Nós passamos e ainda estamos passando por um longo processo evolutivo, e este ainda é cheio de lacunas e mistérios, afinal, não é tão fácil estudar a si mesmo, ainda mais quando se refere ao passado distante, certo? Entretanto, temos algumas pistas e alguns caminhos bem trilhados. Um destes nos mostra que nosso medo por serpentes vem de uma história muito mais profunda do que achávamos. Nossos ancestrais, à 60 milhões de anos atrás, estavam perambulando pela floresta tentando sobreviver e fugir dos seus predadores, estes, que majoritariamente eram as serpentes constritoras (como nossa boa e velha Jiboia), como aponta a Teoria da Detecção de Serpentes.


A grande pressão seletiva provocada pelas serpentes nos direcionou evolutivamente a um aspecto neurológico diferente de outros mamíferos. Nos foi selecionado, uma região do cérebro (região Pulvinar, figura 1) que tivesse a capacidade de identificar as serpentes de forma mais rápida, a fim de evitar a predação. Esse alto desenvolvimento de uma região cerebral nos ajudou a ter esse cabeção que temos hoje. Essa região funciona muito bem na identificação de serpentes e objetos serpentiformes, de forma até mesmo inconsciente! Por isso que algumas vezes ouvimos falar de pessoas que confundiram uma linguiça com uma serpente.

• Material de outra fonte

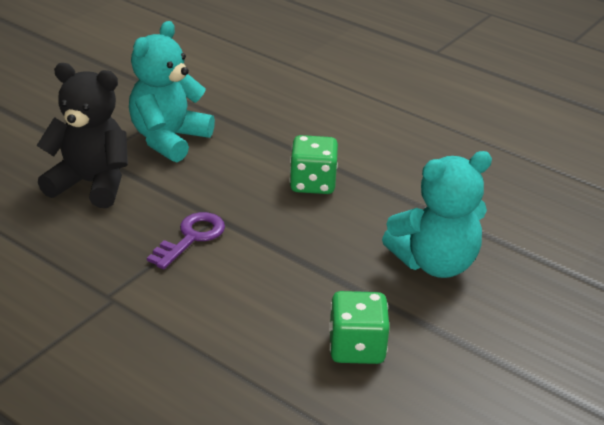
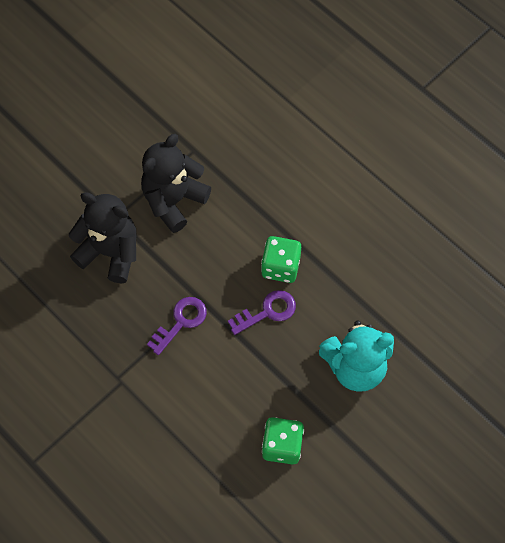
camera: 10 degrees right, 30 degrees up
(169, 139) = (173, 200): turquoise teddy bear -> black teddy bear
(304, 222) = (267, 312): none -> purple key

Porém, o medo não vem junto com essa identificação, ele é aprendido. Sim, nós conseguimos identificar uma serpente facilmente no meio do mato ou em outro lugar, entretanto, nós não sentimos medo em primeiro momento, nós ficamos alertas, o medo vem depois. Quando nascemos somos tão bons quanto um adulto para identificar uma serpente, mas não demonstramos medo ao vê-la. Pelo contrário ficamos curiosos, fascinados e de certo modo apreensivos. Afinal, é comum ficar recuado quando não conhecemos algo. E é aí que entra o medo.

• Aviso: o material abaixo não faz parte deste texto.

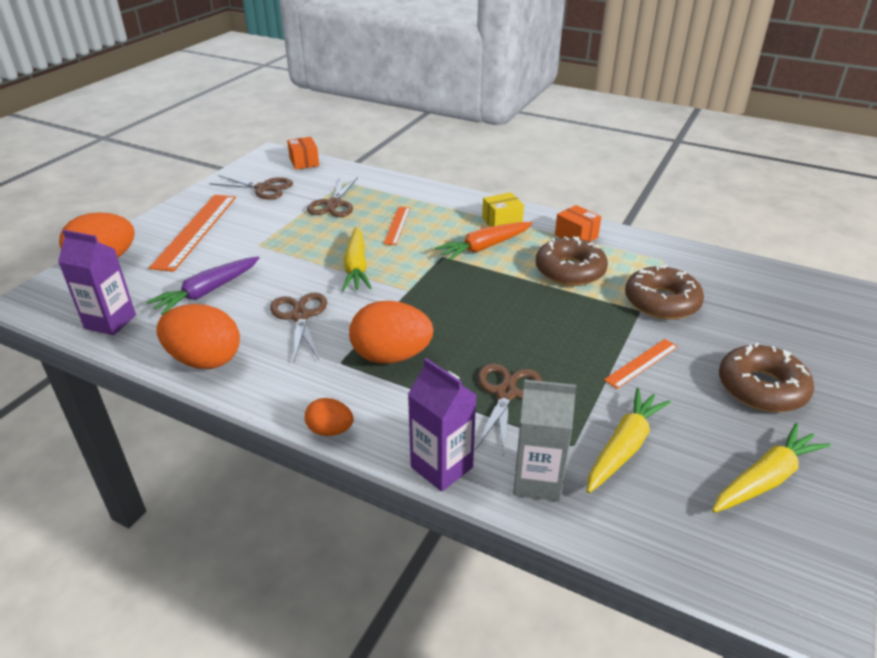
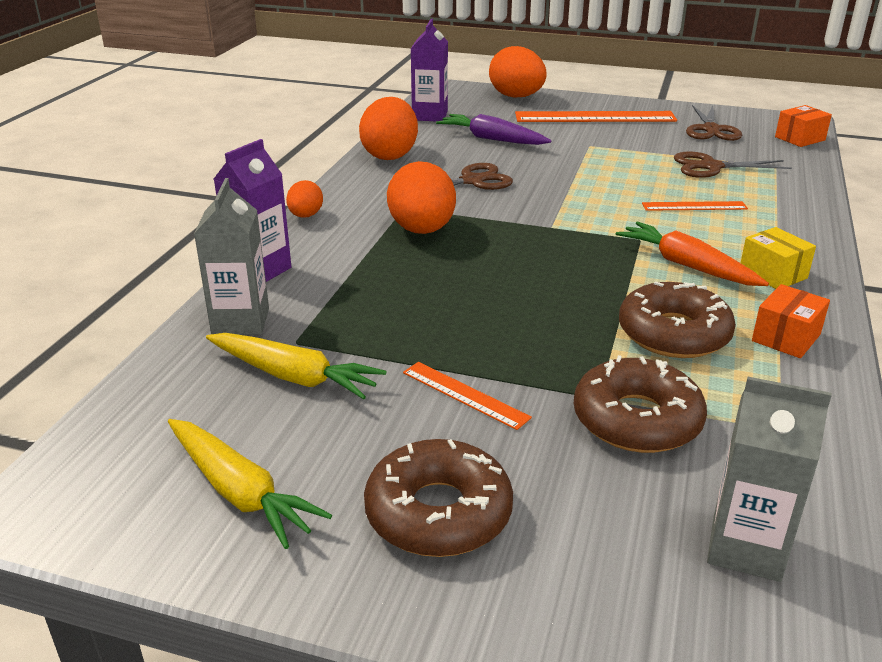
camera: 80 degrees right, 5 degrees down
(356, 267) = (580, 195): yellow carrot -> none
(506, 393) = (376, 297): brown scissors -> none
(760, 292) = (746, 548): none -> grey carton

O medo vai surgir a partir da primeira experiência, caso seja negativa. Se sua experiência for boa, você não vai ter medo. Entretanto, na sociedade em que vivemos, é difícil não ter uma experiência ruim com elas, já que a todo momento somos bombardeados por histórias em que os grandes vilões são ninguém menos que as Serpentes. Ou seja, se você tem medo de serpente, ou conhece alguém que tenha, é por que provavelmente a primeira impressão (e o decorrer das experiências) não foi muito boa. Se você tiver a oportunidade, faça a primeira vez de alguém com uma serpente ser boa, ou caso você tenha medo, reconstrua a sua primeira vez com elas. Não é por quê temos essa capacidade de identificação, que precisamos temê-las.




Referências

Isbell, L. A. 2006. Snakes as agents of evolutionary change in primate brains. Journal of Human Evolution. 51: 1-35. DOI: 10.1016/j.jhevol.2005.12.01.

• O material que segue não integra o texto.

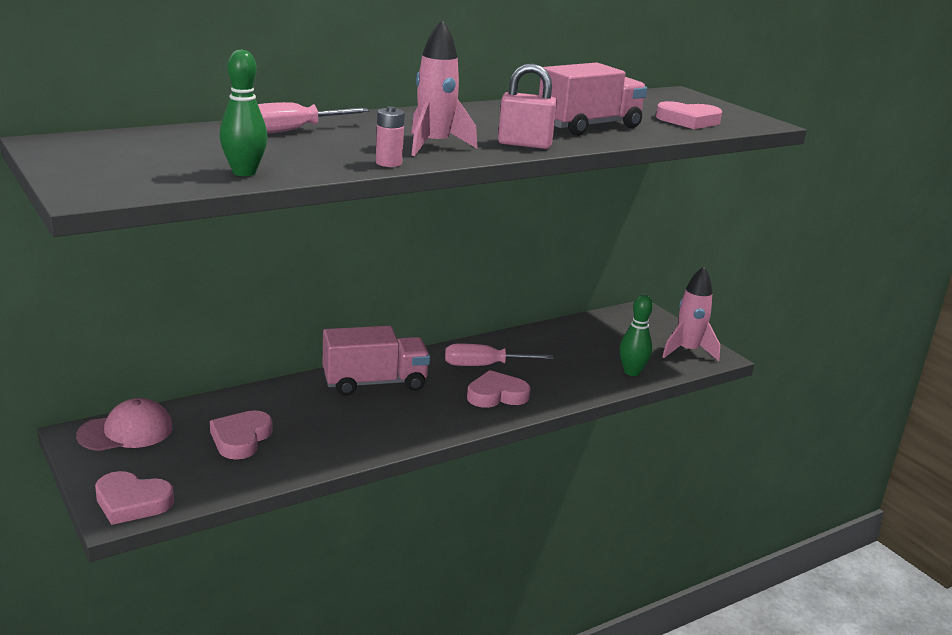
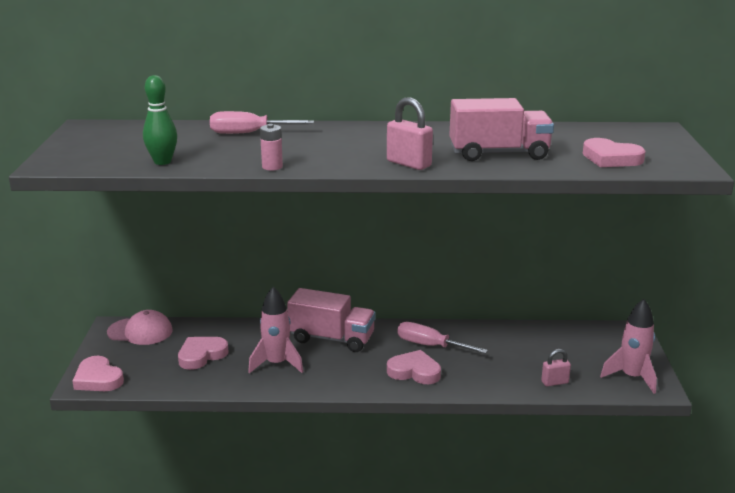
camera: 35 degrees right, 0 degrees up
(434, 146) = (332, 157): pink rocket -> pink rocket (277, 364)
(632, 372) = (554, 382): green bowling pin -> pink padlock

Kawai, N. & Qiu, H. 2019. Humans detect snakes more accurately and quickly than other animals under natural visual scenes: a flicker paradigm study. Cognition and Emotion. DOI: 10.1080/02699931.2019.1657799.


Marques, O.A.V. & Medeiros, C.R. 2018. Nossas incríveis serpentes: caracterização, biologia, acidentes e conservação. Ponto A.


Murray, J. & Foote, F. 1979. The Origins of Fear of Snakes. Behav. Res. & Therapy. 17: 489-493.

Thrasher, C. & Lobue, V. 2016. Do infants find snakes aversive? Infants’ physiological response to “fear-relevant” stimuli. Journal of Experimental Child Psychology. DOI: 10.1016/j.jecp.2015.09.013.


Van Le, Q., Isbell, L.A., Matsumoto, J., Nguyen, M., Hori, E., Maior, R.S., Tomaz, C., Tran, A.H., Ono, T. & Nishijo, H. 2013. Pulvionar neurons reveal neurobiological evidence of past selection for rapid detection of snakes. PNAS. 110(47): 19000 – 19005. DOI: 10.1073/pnas.1312648110.